A Series of Unfortunate Events
Recommended by Hannah from Dayton and Sonora from Yerington, A Series of Unfortunate Events is a great first chapter book for middle schoolers. Following the tail of Count Olaf and his three newly acquired dependents, the Baudelaires, this series of 13 novels makes for a great story your middle schooler can enjoy for years. Olaf, a bit of a mysterious and murderous relative, sets up scenarios aimed at ridding his life of the children while claiming their inheritance after the Baudelaires’ parents’ death. We know – this doesn’t sound like a children’s book series. However, they are a great introduction to many of the things children experience growing up and make for a great read as a family.

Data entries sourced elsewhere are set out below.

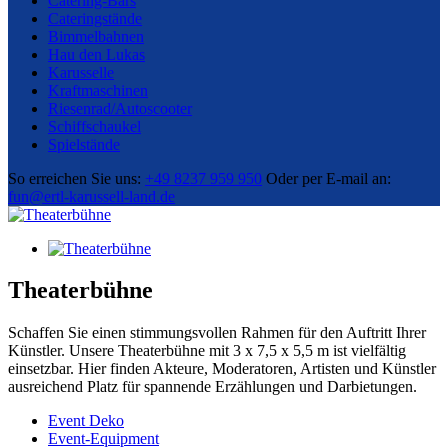
Catering-Bars
Cateringstände
Bimmelbahnen
Hau den Lukas
Karusselle
Kraftmaschinen
Riesenrad/Autoscooter
Schiffschaukel
Spielstände
So erreichen Sie uns:
+49 8237 959 950
Oder per E-mail an:
fun@ertl-karussell-land.de
Theaterbühne
Schaffen Sie einen stimmungsvollen Rahmen für den Auftritt Ihrer
Künstler. Unsere Theaterbühne mit 3 x 7,5 x 5,5 m ist vielfältig
einsetzbar. Hier finden Akteure, Moderatoren, Artisten und Künstler
ausreichend Platz für spannende Erzählungen und Darbietungen.
Event Deko
Event-Equipment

The Very Hungry Caterpillar
Mandy, our programming director, recommends this classic children’s book! Meant for a much younger audience than the previous pick, The Very Hungry Caterpillar was originally released in 1969. This book is rich in its illustration, grabbing young kids’ attention with bright, hand-drawn pictures. This book follows the life cycle of a caterpillar from egg to butterfly over the course of 22 pages and makes for a great science introduction for young ones.
Literally anything from Dr. Seuss
One of Michaela’s favorites, who doesn’t like Dr. Seuss? If you don’t, you might be a moose. His books are great for all shapes and sizes. You can make up your own rhymes; he doesn’t disguise his. From A Cat in the Hat to Horton Hears a Who, our Club CPO Travis likes them too! With more than 60 books to choose from, you’ll never run out, so find a copy or two and see what they’re all about!

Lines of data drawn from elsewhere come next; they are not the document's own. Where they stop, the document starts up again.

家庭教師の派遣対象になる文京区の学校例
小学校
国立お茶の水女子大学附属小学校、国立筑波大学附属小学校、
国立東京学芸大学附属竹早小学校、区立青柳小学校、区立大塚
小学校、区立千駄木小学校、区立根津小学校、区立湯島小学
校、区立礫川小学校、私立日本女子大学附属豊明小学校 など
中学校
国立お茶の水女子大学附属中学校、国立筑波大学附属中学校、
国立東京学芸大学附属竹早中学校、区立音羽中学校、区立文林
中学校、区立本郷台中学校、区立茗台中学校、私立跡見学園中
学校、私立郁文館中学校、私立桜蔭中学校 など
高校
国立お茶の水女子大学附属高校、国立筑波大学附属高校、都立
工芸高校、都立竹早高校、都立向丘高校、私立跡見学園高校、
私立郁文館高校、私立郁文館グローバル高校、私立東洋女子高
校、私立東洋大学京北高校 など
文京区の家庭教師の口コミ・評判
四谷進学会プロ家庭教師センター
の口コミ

Dragons Love Tacos One & Two
Now here’s a book any sane person can relate to, including Tommy, our teen director. Released in 2012 (with an equally delicious sequel in 2017), the series has claimed two No. 1 spots on the New York Times bestseller list. The series confirms what we’ve known all along – dragons love tacos. As the author tries to throw a perfect dragon party, he makes sure there’s plenty to go around. What goes great with tacos? Salsa? But what happens when a fire-breathing beast eats spicy food? Well, you’ll have to read along with the family to find out.
Where the Sidewalk Ends
Just as witty and relevant today as it was when Shel Silverstein released it in 1974, Where the Sidewalk Ends is the perfect way to crack your young one into the world of poetry. Full of short poems, both about concerns that face every child and ones that spur their imagination, this collection is a fan favorite that has passed the test of time. The illustrations are detailed and add greatly to the meaning of each poem. This is a great pick from Miss Sarah, and Michaela also tossed in The Giving Tree, another piece by the illustrious Shel Silverstein.